Students Conduct Language Science Research in Global Internships

UNIVERSITY PARK – Eight undergraduate students and three graduate students make up the first group of Penn State students embarking on an innovative research internship program in one of four countries this summer, under the auspices of The Center for Language Science, based in Penn State’s College of the Liberal Arts and College of Health and Human Development.

Funding for the research internships comes from a $2.8 million National Science Foundation grant through its Partnership for International Research and Education (PIRE) program. Under this program, an international team of researchers at 10 participating universities including Penn State are working collaboratively to understand the nature of the bilingual mind and brain, and the processes of bilingual language development. The project offers unique research opportunities with different bilingual populations in the U.S. and abroad for not only the faculty researchers, but also for their undergraduate and graduate students, and postdoctoral fellows who aspire to be the next generation of language scientists.
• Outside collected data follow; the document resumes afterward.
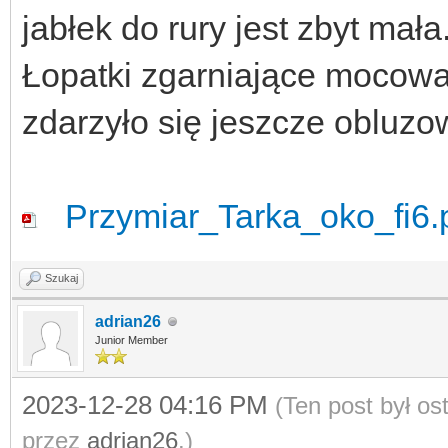
jabłek do rury jest zbyt mała
Łopatki zgarniające mocowa
zdarzyło się jeszcze obluzo
Przymiar_Tarka_oko_fi6.
Szukaj
adrian26
Junior Member
2023-12-28 04:16 PM
(Ten post był o
przez
adrian26
.)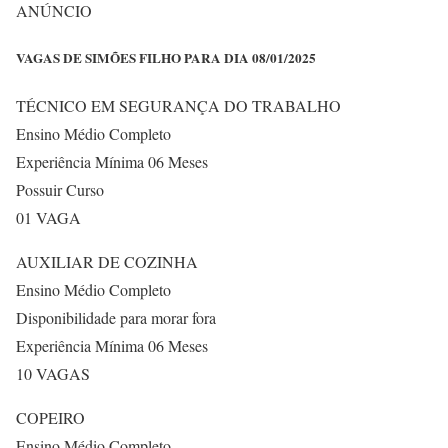
ANÚNCIO
VAGAS DE SIMÕES FILHO PARA DIA 08/01/2025
TÉCNICO EM SEGURANÇA DO TRABALHO
Ensino Médio Completo
Experiência Mínima 06 Meses
Possuir Curso
01 VAGA
AUXILIAR DE COZINHA
Ensino Médio Completo
Disponibilidade para morar fora
Experiência Mínima 06 Meses
10 VAGAS
COPEIRO
Ensino Médio Completo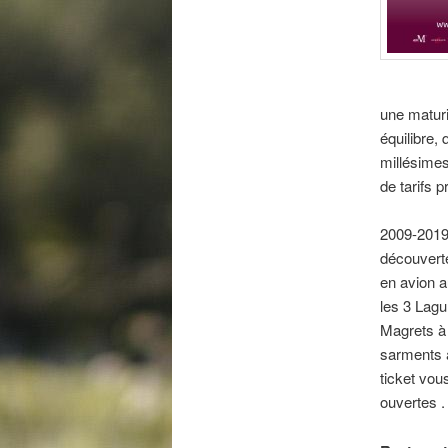
une maturi
équilibre,
millésimes
de tarifs p
2009-2019,
découvert
en avion a
les 3 Lagu
Magrets à 
sarments 
ticket vou
ouvertes .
“These Penn State students have a unique opportunity to conduct scientific research with our international collaborators studying bilinguals who speak a variety of languages (e.g., Spanish, Catalan, Dutch, German, Welsh, and Chinese as well as signed languages),” said principal investigator Judith Kroll, distinguished professor of psychology, linguistics and women’s studies. ”Our research targets a diverse group of bilinguals from the U.S. and international sites in Asia and Europe, from young Hispanic children whose bilingualism may affect the development of literacy skills, to adult speakers of many different spoken languages, and deaf individuals whose bilingualism entails the use of sign language together with a written language. The outcomes of our research will have broad implications for the sciences of language, mind, and brain, for the education and learning of languages, and for society as a whole.”

The undergraduates who qualify for the research internships need to have completed at least a semester of research experience with a faculty member in the Center for Language Science (CLS) at Penn State. This spring semester, the selected students are gaining valuable mentoring and scientific research training with the CLS faculty and graduate students, in an apprenticeship model. They also receive training in language skills of their host country. This spring and summer, the students will travel to a PIRE university overseas and work in a research laboratory, collaborating with the host faculty and graduate student mentors.

This spring’s and summer’s participants and their majors or academic programs are:

Co-principal investigators for the PIRE project are: Paola Dussias, associate professor of Spanish and linguistics; Ping Li, professor of psychology, linguistics, and information sciences and technology, and Janet van Hell, professor of psychology and linguistics and director of the program in linguistics.

Affiliated faculty at Penn State are Chip Gerfen, associate professor of Spanish and linguistics and head of the department of Spanish, Italian, and Portuguese; Carrie Jackson, assistant professor of German and linguistics; John Lipski, Edwin Erle Sparks Professor of Spanish and linguistics; Richard Page, associate professor of German and linguistics and head of the department of German and slavic languages and literatures; and Daniel Weiss, associate professor of psychology and linguistics.

The U.S. institutions in the PIRE partnership are the NSF-supported Science of Learning Center at Gallaudet University, the leading university for the deaf, and Haskins Laboratories, a premiere research institute for language, literacy, and neuroscience study, affiliated with Yale University. The international partners are University of Granada and University of Tarragona, both in Spain; University of Hong Kong and Beijing Normal University, both in China; the Max Planck Institute for Human Cognitive and Brain Sciences, Germany; University of Bangor, Wales, United Kingdom; and Radboud University Nijmegen, the Netherlands.

The Center for Language Science represents faculty in the Colleges of the Liberal Arts and Health and Human Development, who work closely together in interdisciplinary collaboration, and who are the largest group of faculty and students in the U.S. conducting prominent research on the cognitive basis of bilingualism and second language learning.